Penny has never once made me choose between time with her and time with him. Not that I could possibly. The three of us are like our own little self-sustaining island. We once spent an afternoon negotiating a fake custody arrangement for Penny in case Will and I ever broke up, and I only won primary custody by a hair. The whole exercise made us laugh until Penny peed a little in her shorts and had to run to the bathroom. I mean, Will and I are an institution.

“I can’t believe you chickened out.” I gently shove Penny’s shoulder from my spot in the passenger seat. This is nicer, I decide, than saying I can totally believe you chickened out, you big chicken, since Penny’s skittish about spiders, global warming, the potential of contracting a deadly virus, and basically anything else I can think of, which is funny since what she doesn’t find frightening is sporting fashions that have never been in style, well, ever, or making impassioned pleas to save the whales to a roomful of her peers while they are playing Minecraft on their phones. I prefer to let my actions do the talking—it’s way simpler.

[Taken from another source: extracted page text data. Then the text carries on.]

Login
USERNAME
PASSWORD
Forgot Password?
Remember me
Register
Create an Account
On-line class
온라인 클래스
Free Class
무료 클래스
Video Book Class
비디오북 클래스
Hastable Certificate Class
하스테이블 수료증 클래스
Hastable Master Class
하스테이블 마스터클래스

Penny flicks her gaze to the rearview mirror and slides her unpainted nails down the base of the steering wheel. “I’m like a fine bottle of wine, Lake, I’ll be ready in my own time.”

I reach over and begin to flip through the radio stations.

“What do you think’s going to happen exactly?” I ask. “I mean, you watch us jump. Do you think you’re just going to spontaneously combust in midair?”

From the backseat, Will puts his toes up on the console between me and Penny. Penny wrinkles her nose and pushes them back onto the floorboard, then sighs, putting the Jeep into drive and pulling out of the small beach-access road onto a rarely trafficked two-lane highway. “I don’t know. I’m scared I’m going to spaz out or not jump far enough, and then I’ll just plummet straight down the side of the cliff and, yeah, die. That’s the scenario. I’m going to die a gruesome, bloody death. That’s what I see every time I step up to the edge,” she says, sliding a pair of cat-eye sunglasses over her nose. “Now is that really so far-fetched?”

“Yes,” Will and I both answer in unison.